# Suntour Superbe Pro hubs ?



## Backwardation (Mar 23, 2004)

Does anyone know much about these hubs ? i'm looking at building a new set of wheels for my fixe and came across a set at the LBS. They are high-flange hubs. I was considering the IRO high-flange hubs, but these can be had for about the same price. The owner indicated that they are somewhat "classic" and could be worth considerably more than he is asking.
also any thoughts on a good rim to build these on ? i was thinking CXP-33 or some other mid-section rim.
they will be going on an '04 fuji track, if it matters. Thanks for any help.


----------



## FixedPip (Feb 5, 2004)

*Go for the Suntour Superbe Pro hubs*

These are lovely hubs. Haven't seen the IRO hubs to compare, but I would go for the Suntour hubs in a heartbeat if they really are Superbe pro track hubs; esp. if they the newer ones with the bronze/gold label on them. 

Suntour track hubs are no longer made, but they're really well regarded and are super smooth. 

If you get them for the price of the IRO hubs they would be a complete bargin. Obviously you should check them for wear etc.

The advantage to the IRO hubs would be that they're new, a great price, cartridge bearing based and from a small company doing really good things.

• _Data extracts_:
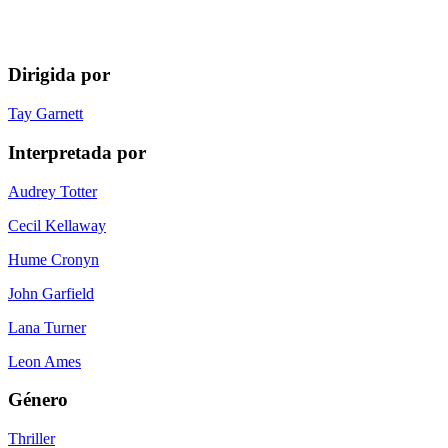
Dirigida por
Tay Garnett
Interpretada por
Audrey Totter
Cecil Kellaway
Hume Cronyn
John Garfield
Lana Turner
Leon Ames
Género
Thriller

• _What the task requires_: Continue the forum thread on Suntour Superbe Pro hubs, starting right after its last sentence.

• _Output_:
Rim choice is a personal thing, built track wheels with MA2, open pros, velocity deep V rims, CXP 21s etc and haven't had a problems with any of them. Really like the velocity rims but they're on the heavy side but so far have been bomb proof.


----------



## Backwardation (Mar 23, 2004)

thanks for the input. the hubs are new in the box, never been laced or ridden. i'll have to take another look, but i'm pretty sure they had the labels you referred to. i do remember they had a bronze circle around the hub. 
they would be around $80, and the IRO's are about $65 plus shipping, so it sounds like a no-brainer.
thanks again.


----------



## samcat (Feb 3, 2004)

*Absolutely a "no brainer"...*

Terrific hubs. You'll love them and they'll be good forever...and they're soooo smooth and pretty.

Lucky break.

PH


----------



## jfinn (Jan 25, 2004)

*suntour, baby*

the iros seem like nice hubs, but they are nowhere near the suntours quality wise. but the suntours are beautiful. My brother has a pair and he loves them. Sounds like you are getting a steal with the suntours. If you don't get them, give me a holler.


----------



## Backwardation (Mar 23, 2004)

It's a done deal, picked up the hubs today. The owner of the LBS laughed when he saw me coming. He KNEW I'd be back! I'll report back and post pictures when I get them built up.
Thanks again everyone.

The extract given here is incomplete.